Montenegro has the same traffic laws as the rest of Europe.There are no significant differences with Russia. However there are a few local subtleties that you should know if you plan to drive in Montenegro.
An international driving license is not required.
According to Article 176 of Montenegro traffic safety law, effective since January 2013, citizens of Russia and other CIS countries may operate transportation vehicles in Montenegro with their own national license. All types of licenses are recognised that are valid in the issuing country.
The same right is supported by the Vienna Convention on Road Traffic of 1968. All countries that signed the Convention (including Russia, Ukraine, Belarus, Montenegro, countries of former Yugoslavia etc.) agree to recognise driving licenses issued by any other participating countries.
Acceptable blood alcohol level — 0.3 per mille.
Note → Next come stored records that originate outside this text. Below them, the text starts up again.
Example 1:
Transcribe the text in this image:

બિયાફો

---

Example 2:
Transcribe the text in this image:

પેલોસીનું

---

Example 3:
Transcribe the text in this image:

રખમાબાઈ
This level means you can only have a small beer if you are planning on driving. Any alcohol intake that borders or surpasses a single drink will result in an unacceptable blood alcohol level. Note that Montenegro police enforces this rule very rigidly. For example, 100 grams of rakia or vodka (more than 0.5 per mille) will lose you your license along with a fine of up to €2000 or even result in a jail sentence of 2 months. This is reasonable, as the roads in Montenegro are not often not easy and require constant attention.
Daylight running lights should always be on. This rule is in effect in many European countries. Some car manufacturers even supply cars that automatically turn DRL lamps on during driving. This option is called ‘Scandinavian lights’, because Scandinavian countries were the first to introduce this rule.
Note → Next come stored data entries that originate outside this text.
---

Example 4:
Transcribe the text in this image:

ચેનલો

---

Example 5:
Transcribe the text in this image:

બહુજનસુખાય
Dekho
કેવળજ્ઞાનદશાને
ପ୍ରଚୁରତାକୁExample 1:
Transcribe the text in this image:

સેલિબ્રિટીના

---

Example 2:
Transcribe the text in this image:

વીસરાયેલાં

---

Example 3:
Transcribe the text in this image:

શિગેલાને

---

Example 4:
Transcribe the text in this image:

It helps you see oncoming vehicles well in advance. Montenegro roads are narrow and hard to navigate or predict, so this rule literally saves lives, especially when overtaking, every moment is critical.
The fine for DRL lights being turned off (as any other fault that concerns lights and lamps) can be €80.
Cars at roundabouts have priority over cars that enter the circle. If you are entering a roundabout, give way to those who already entered. Recently, the same rule was implemented in Russia. It is quite reasonable given the capacity of the circle is limited. That is why it is more important exiting it than entering it.
While you should follow this traffic rule in Montenegro yourself, be considerate and watch if other drivers behaviour too. Many Russian tourists still are not used to the new rules and have had accidents at roundabouts in Montenegro, that is why you should be especially careful when entering a roundabout.
Traffic lights with additional sections. An additional section is a side traffic light with a green arrow. According to Montenegro traffic safety law main traffic light sections regulate all directions at the intersection. The only exception is the when the additional section is on. When it is on, it permits movement in the direction indicated by the arrow.
For example, you are at a perpendicular intersection. You see a traffic light with an additional arrow. The main green light turns on. At this time you can move in all unrestricted directions. Then, the main red and the additional green lights (right arrow) turn on. At this time, you can only turn right.
Pedestrian crossing regulations. In most countries, green light at a pedestrian crossing turns on only when there is no traffic through the crossing. Hence why the pedestrians walk when it is green without having to pay too much attention. In Montenegro, the traffic lights work in such a way that the green light for pedestrians turns on when there still are cars on the crossing. Pedestrians can now enter the crossing and they have priority, so cars can continue to move only when there are no pedestrians at the crossing.
For example, you are at a crossing and see a green right arrow. You start moving. At the same moment, pedestrians also see their green light and enter the crossing that you are about to pass. This means that you should stop almost immediately after starting the maneuver and wait for all the pedestrians to exit the crossing, only then should you continue moving.
This rule seems a bit irrational or even unsafe, because drivers moving on green are usually sure that there will be no obstacles. And in Montenegro, it is not simply an obstacle, it is a pedestrian! Most probably, the rule was introduced to speed up movement at traffic lights. In Montenegro, the crossings are small, there is no high-speed traffic, so even this illogical assumption does not really affect anything. That is why at every crossing you should simply lower your speed and note the colour of the pedestrian traffic lights.